■ The task ■
Extract each line of the data and write it out again exactly.

■ Given entries ■
⁂
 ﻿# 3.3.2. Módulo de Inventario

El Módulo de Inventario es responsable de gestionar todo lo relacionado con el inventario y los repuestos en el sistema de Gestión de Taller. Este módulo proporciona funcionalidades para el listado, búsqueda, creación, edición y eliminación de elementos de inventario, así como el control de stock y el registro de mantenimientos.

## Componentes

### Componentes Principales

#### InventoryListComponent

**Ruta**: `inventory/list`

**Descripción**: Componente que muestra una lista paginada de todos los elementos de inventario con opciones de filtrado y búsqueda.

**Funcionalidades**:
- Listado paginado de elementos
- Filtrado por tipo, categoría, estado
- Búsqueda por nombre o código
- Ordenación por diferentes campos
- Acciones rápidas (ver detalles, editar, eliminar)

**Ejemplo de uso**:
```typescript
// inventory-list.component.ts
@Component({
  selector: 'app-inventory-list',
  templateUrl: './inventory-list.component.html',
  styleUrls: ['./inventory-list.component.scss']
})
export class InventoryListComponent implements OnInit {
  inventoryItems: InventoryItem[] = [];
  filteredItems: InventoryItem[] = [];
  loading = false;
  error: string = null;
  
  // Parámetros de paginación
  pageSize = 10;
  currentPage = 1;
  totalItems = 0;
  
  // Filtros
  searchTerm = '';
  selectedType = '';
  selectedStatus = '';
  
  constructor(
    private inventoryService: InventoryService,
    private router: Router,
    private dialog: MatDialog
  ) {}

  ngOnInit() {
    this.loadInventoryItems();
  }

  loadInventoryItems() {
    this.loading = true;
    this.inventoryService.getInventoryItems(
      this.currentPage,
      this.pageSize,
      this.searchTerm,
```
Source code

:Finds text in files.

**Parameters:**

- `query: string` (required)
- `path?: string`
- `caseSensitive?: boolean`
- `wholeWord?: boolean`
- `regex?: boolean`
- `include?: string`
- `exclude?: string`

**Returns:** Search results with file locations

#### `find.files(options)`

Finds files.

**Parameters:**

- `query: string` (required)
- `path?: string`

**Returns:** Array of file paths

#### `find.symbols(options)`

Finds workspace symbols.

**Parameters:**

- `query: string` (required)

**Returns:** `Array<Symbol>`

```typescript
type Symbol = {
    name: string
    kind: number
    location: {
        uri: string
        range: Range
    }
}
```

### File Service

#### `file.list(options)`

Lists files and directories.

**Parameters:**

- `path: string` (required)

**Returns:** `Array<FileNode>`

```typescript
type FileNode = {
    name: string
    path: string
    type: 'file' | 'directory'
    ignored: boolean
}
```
⁂
■ Output of the exercise ■
 ﻿# 3.3.2. Módulo de Inventario

El Módulo de Inventario es responsable de gestionar todo lo relacionado con el inventario y los repuestos en el sistema de Gestión de Taller. Este módulo proporciona funcionalidades para el listado, búsqueda, creación, edición y eliminación de elementos de inventario, así como el control de stock y el registro de mantenimientos.

## Componentes

### Componentes Principales

#### InventoryListComponent

**Ruta**: `inventory/list`

**Descripción**: Componente que muestra una lista paginada de todos los elementos de inventario con opciones de filtrado y búsqueda.

**Funcionalidades**:
- Listado paginado de elementos
- Filtrado por tipo, categoría, estado
- Búsqueda por nombre o código
- Ordenación por diferentes campos
- Acciones rápidas (ver detalles, editar, eliminar)

**Ejemplo de uso**:
```typescript
// inventory-list.component.ts
@Component({
  selector: 'app-inventory-list',
  templateUrl: './inventory-list.component.html',
  styleUrls: ['./inventory-list.component.scss']
})
export class InventoryListComponent implements OnInit {
  inventoryItems: InventoryItem[] = [];
  filteredItems: InventoryItem[] = [];
  loading = false;
  error: string = null;
  
  // Parámetros de paginación
  pageSize = 10;
  currentPage = 1;
  totalItems = 0;
  
  // Filtros
  searchTerm = '';
  selectedType = '';
  selectedStatus = '';
  
  constructor(
    private inventoryService: InventoryService,
    private router: Router,
    private dialog: MatDialog
  ) {}

  ngOnInit() {
    this.loadInventoryItems();
  }

  loadInventoryItems() {
    this.loading = true;
    this.inventoryService.getInventoryItems(
      this.currentPage,
      this.pageSize,
      this.searchTerm,
```
Source code

:Finds text in files.

**Parameters:**

- `query: string` (required)
- `path?: string`
- `caseSensitive?: boolean`
- `wholeWord?: boolean`
- `regex?: boolean`
- `include?: string`
- `exclude?: string`

**Returns:** Search results with file locations

#### `find.files(options)`

Finds files.

**Parameters:**

- `query: string` (required)
- `path?: string`

**Returns:** Array of file paths

#### `find.symbols(options)`

Finds workspace symbols.

**Parameters:**

- `query: string` (required)

**Returns:** `Array<Symbol>`

```typescript
type Symbol = {
    name: string
    kind: number
    location: {
        uri: string
        range: Range
    }
}
```

### File Service

#### `file.list(options)`

Lists files and directories.

**Parameters:**

- `path: string` (required)

**Returns:** `Array<FileNode>`

```typescript
type FileNode = {
    name: string
    path: string
    type: 'file' | 'directory'
    ignored: boolean
}
```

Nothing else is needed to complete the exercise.